I've recently I inherited a set of ACI Sapphire III LE's, with the Focal woofers. I'm looking for an appropriate center for the HT. While i'm trying to do some justice, $950 for ACI's matching center (Sapphire XLC) is twice my price cap. ACI has no other centers to offer, no discontinues, and the classifieds have been no luck as well.

If I were to look outside of the Sapphire lineup, what factors would one use to do the best 'hack job' possible with timbre-matching? 
- Same woofer / tweeter size?
- Same driver composition?
- Any other speaker in the same brand?

The Sapphire III LE's have the following relevant specs:
--Two-way aperiodic loaded system with sloped baffle.
--Woofer: 7" Kevlar layered cone, dual voice coil with rubber surround.
--Tweeter: 1.1" hand-damped textile dome, ferro-fluid cooled.

Possibilities I've considered so far include:

ACI Emerald XL for $350 (same brand)
--Bass-Midrange: 4" cast-frame with paper cone, rubber surround; long throw, low distortion motor system with vented pole piece 
--Tweeter: 1" silk dome with ferro-fluid and aperiodic second chamber 

Wharfedale Diamond 9.CM (same driver types)
--Woofer: 6.5" Kevlar cone, dual voice coil with rubber surround.
--Tweeter: 1.1" textile dome, ferro-fluid cooled.

Focal Chorus CC700V (same driver manufacturer)
--Two 6 1/2’’ (165mm) shielded Polyglass mid-bass 
--1’’ (25mm) TNV inverted dome tweeter

Anyone have thoughts, or better ideas to find a comparable center channel? Thanks,
Andy


----------



## nova (Apr 30, 2006)

What about picking up another used Saphire III and using it as a center? Or maybe ACI will sell you one new Sapphire for use as a center, probably still over your budget, but may be a viable option. Or possible "B" stock?


----------



## nitrox1 (May 26, 2007)

Andy go to the ACI website and look at the b stock list, they have a rosewood sapphire xlc center for $799.


----------



## jvc (Jul 15, 2007)

You may find one that's affordable by keeping an eye on eBay, Audiogon, and Craig's List. In the meantime, you can use the "phantom center", and be timbre matched, until you can find a center speaker.
Good luck!


----------



## Guest (Oct 2, 2007)

Thanks for feedback so far. It appears that consensus is to try to find another ACI product for best timbre-matching, rather than trying to match the type or brand of the components....

Is that correct?


----------



## jvc (Jul 15, 2007)

yes.........ideally, the center should match the mains. In fact, ideally, all the speakers should match. But we don't live in an ideal world. Lots of people have unmatched speakers, and are very happy. Me for one.

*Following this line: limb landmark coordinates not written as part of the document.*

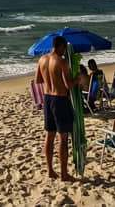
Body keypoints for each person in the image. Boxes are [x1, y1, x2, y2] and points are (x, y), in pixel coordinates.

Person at [34, 36, 74, 181]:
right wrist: (77, 80)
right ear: (60, 46)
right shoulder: (62, 61)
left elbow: (38, 80)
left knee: (49, 135)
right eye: (63, 48)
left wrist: (50, 79)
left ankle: (50, 170)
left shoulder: (42, 59)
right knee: (63, 137)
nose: (64, 52)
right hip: (59, 99)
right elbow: (68, 85)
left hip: (47, 99)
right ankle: (64, 174)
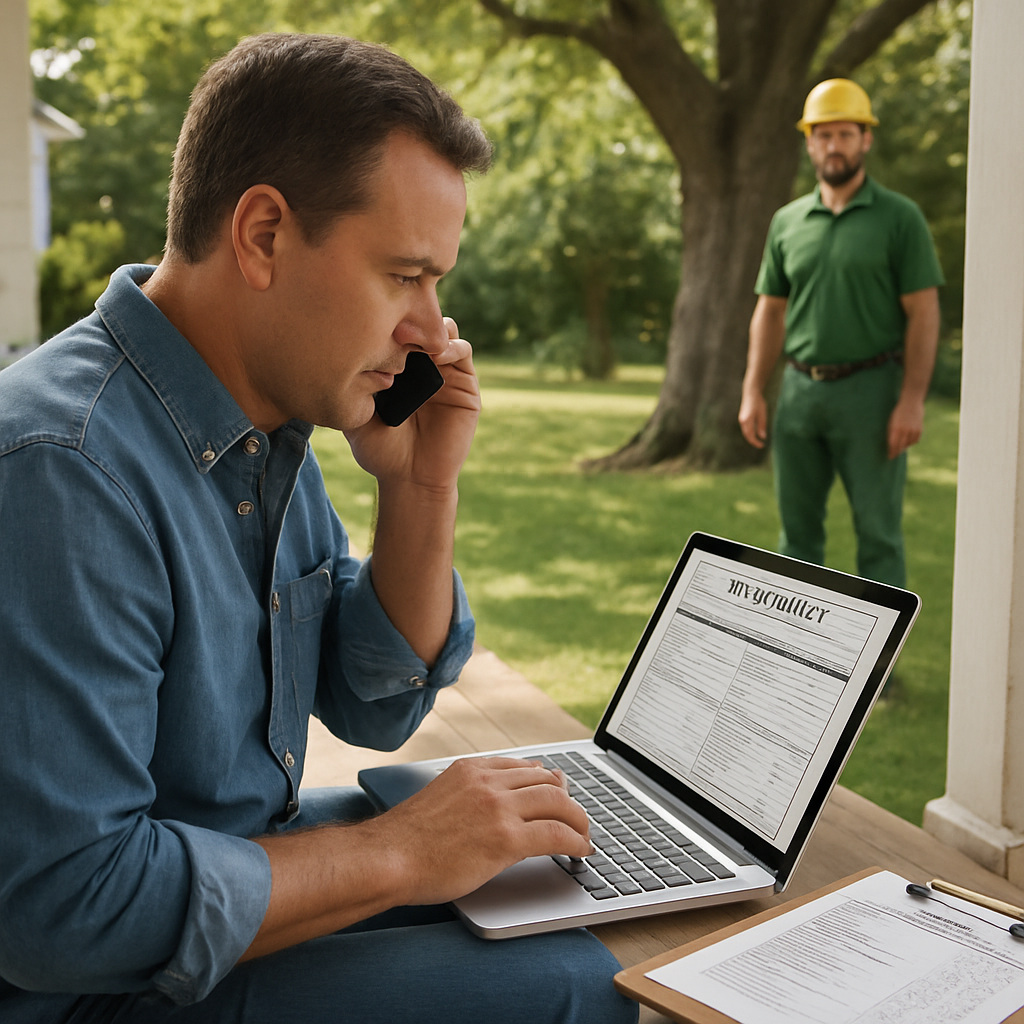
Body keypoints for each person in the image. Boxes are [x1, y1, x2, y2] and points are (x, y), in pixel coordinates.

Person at [0, 33, 637, 1024]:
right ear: (262, 235)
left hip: (215, 890)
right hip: (83, 990)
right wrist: (400, 852)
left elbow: (368, 701)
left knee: (550, 896)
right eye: (404, 275)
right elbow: (66, 909)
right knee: (583, 988)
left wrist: (420, 490)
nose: (434, 330)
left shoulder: (264, 423)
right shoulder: (61, 470)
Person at [738, 78, 944, 588]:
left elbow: (924, 311)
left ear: (865, 139)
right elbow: (769, 311)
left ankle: (881, 669)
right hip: (800, 395)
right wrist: (752, 391)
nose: (834, 145)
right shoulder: (787, 222)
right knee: (797, 540)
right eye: (823, 135)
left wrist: (912, 400)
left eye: (845, 134)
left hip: (872, 395)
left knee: (878, 535)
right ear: (809, 142)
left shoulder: (900, 219)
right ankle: (800, 666)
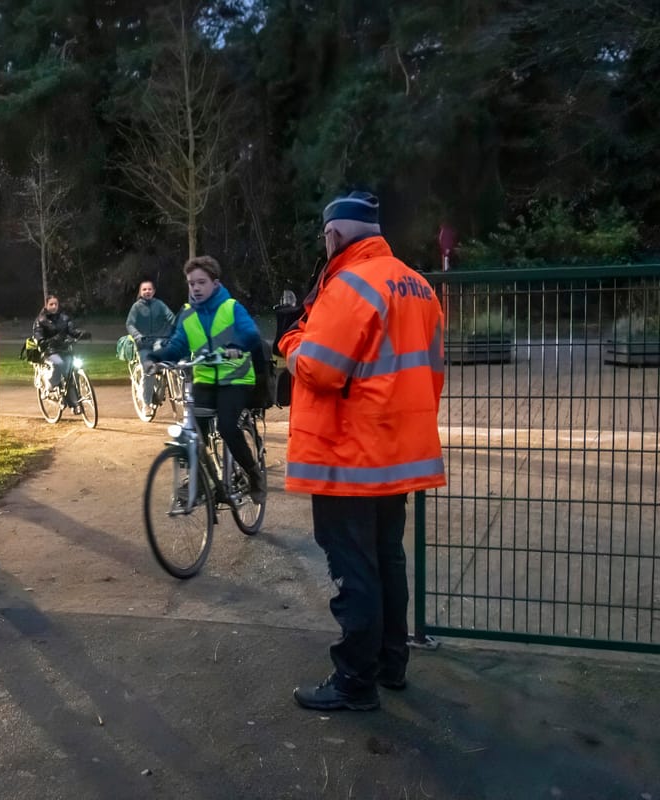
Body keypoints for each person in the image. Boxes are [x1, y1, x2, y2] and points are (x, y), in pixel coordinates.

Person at [278, 191, 445, 712]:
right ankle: (392, 664)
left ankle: (355, 680)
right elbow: (431, 374)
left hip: (348, 455)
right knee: (387, 560)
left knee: (355, 570)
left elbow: (321, 368)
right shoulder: (419, 286)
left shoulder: (349, 285)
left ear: (333, 235)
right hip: (398, 451)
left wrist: (289, 345)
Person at [145, 255, 266, 503]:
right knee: (193, 432)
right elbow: (178, 345)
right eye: (191, 283)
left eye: (201, 282)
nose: (196, 288)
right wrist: (155, 358)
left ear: (215, 283)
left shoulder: (231, 308)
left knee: (227, 426)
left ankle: (254, 475)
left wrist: (236, 345)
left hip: (236, 379)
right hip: (205, 379)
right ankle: (200, 479)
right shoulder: (188, 313)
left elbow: (251, 335)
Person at [126, 280, 176, 409]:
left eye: (149, 289)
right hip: (144, 345)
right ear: (140, 292)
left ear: (153, 291)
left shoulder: (159, 304)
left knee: (177, 362)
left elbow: (171, 317)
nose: (147, 291)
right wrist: (137, 336)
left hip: (160, 342)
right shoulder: (136, 307)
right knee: (149, 371)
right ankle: (146, 403)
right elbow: (130, 324)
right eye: (144, 289)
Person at [32, 294, 87, 405]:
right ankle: (51, 384)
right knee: (59, 363)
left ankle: (73, 402)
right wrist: (43, 341)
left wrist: (81, 333)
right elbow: (38, 334)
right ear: (46, 305)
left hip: (64, 349)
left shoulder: (64, 318)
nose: (54, 306)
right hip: (50, 351)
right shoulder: (41, 320)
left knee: (70, 372)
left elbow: (72, 330)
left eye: (56, 304)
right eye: (51, 304)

My mains are Allisons, and my center is an AR, I got at a pawn shop. Since I can't afford matching speakers, these sound fine to me. If you're not a very picky audiophile, you may not care either.

Does a friend have a speaker you can try, to see how it sounds, for your speakers to be unmatched?


----------



## Guest (Oct 2, 2007)

Well, I've already got an Infinty Primus C25 center (along with Primus surrounds). It sounds OK but I think it could be better. Just dont know if there would be a significant value in finding another center.


----------